═══ Extrait à lire

Voitures autonomes : en France, des tests en conditions réelles sur des ronds-points

Faut dire qu’on est les champions
Tech 6 min
Voitures autonomes : en France, des tests en conditions réelles sur des ronds-points
Crédits : Heudiasyc UMR UTC CNRS

En France, on aime tellement les ronds-points que près de la moitié du total mondial est installée sur notre territoire. Pour les voitures autonomes, c’est un casse-tête lorsqu’il faut s’y insérer avec un trafic soutenu. Le CNRS a mené des expérimentations et a publié son algorithme.

La voiture autonome est en marche et, si certaines sont déjà capables de réaliser des opérations toutes seules, elles nécessitent encore un chauffeur. Les tests sont monnaie courante sur circuit, mais plus rares sur route au milieu du trafic avec d’autres usagers.

Cet été, des chercheurs du CNRS ont pu mener des essais en conditions réelles, à Rambouillet. « La voiture a en effet été confrontée à de nombreux véhicules aux profils bien différents comme des camions, des vélos et même un pickup tractant une voiture en panne ». De quoi faire tourner en bourrique les intelligences artificielles. Pour le Centre national pour la recherche scientifique, il existe aussi une « part d’inconnu dans les réactions des autres usagers ».

Du niveau 0 au niveau 5, vous avez les bases ?

Comme le rappelle le CNRS, cette expérimentation a notamment été rendue possible grâce au décret du 29 juin 2021 relatif au « régime de responsabilité pénale applicable en cas de circulation d'un véhicule à délégation de conduite et à ses conditions d'utilisation ». Emmanuel Macron a d'ailleurs promis un cadre de régulation à l’horizon 2022.

Pour simplifier, le Centre explique qu’il « autorise et encadre la circulation en France des véhicules automatisés jusqu'au niveau 4, supervisés et dans le cadre d’un service de transport de personnes ». La France serait, selon le CNRS, « le premier pays européen à autoriser le déploiement et la circulation de ces véhicules ».

Il existe pour rappel 5 niveaux de conduite autonome :

  • Niveau 0 :  aucune automatisation, le conducteur a un contrôle total des fonctions de la voiture.
  • Niveau 1 : assistance intégrée. « L'automatisation est présente pour certaines fonctions du véhicule, elle ne fait qu'assister le conducteur qui garde le contrôle global ». Cela peut être l’ABS ou le régulateur.

══════
═══ Lignes de données

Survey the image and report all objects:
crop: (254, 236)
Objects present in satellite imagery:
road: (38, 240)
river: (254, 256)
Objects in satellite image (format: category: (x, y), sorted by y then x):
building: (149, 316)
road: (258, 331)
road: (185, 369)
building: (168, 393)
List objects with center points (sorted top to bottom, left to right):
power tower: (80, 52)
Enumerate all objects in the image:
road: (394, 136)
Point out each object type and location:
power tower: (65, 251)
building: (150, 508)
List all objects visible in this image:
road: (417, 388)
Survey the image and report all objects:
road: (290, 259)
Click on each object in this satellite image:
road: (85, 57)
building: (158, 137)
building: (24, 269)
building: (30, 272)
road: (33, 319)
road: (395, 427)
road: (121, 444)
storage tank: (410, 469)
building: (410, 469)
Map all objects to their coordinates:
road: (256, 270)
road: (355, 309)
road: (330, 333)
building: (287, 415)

══════

### Tâches à réaliser
1. Répondez à ces questions sur l'article consacré aux voitures autonomes :
(a) Quelle part du total mondial des ronds-points se trouve en France ?
(b) Dans quelle ville les chercheurs du CNRS ont-ils fait leurs essais cet été ?
(c) De quelle date est le décret qui a notamment rendu l'expérimentation possible ?
2. Recopiez à l'identique le passage de l'article consacré aux voitures autonomes qui s'ouvre sur les mots « Cet été, des » et se ferme sur « les bases ? ».
Les lignes ne servent pas pour ce travail.

### Résultats de l'exercice
1.
(a) Près de la moitié.
(b) À Rambouillet.
(c) Du 29 juin 2021.

2.
Cet été, des chercheurs du CNRS ont pu mener des essais en conditions réelles, à Rambouillet. « La voiture a en effet été confrontée à de nombreux véhicules aux profils bien différents comme des camions, des vélos et même un pickup tractant une voiture en panne ». De quoi faire tourner en bourrique les intelligences artificielles. Pour le Centre national pour la recherche scientifique, il existe aussi une « part d’inconnu dans les réactions des autres usagers ».

Du niveau 0 au niveau 5, vous avez les bases ?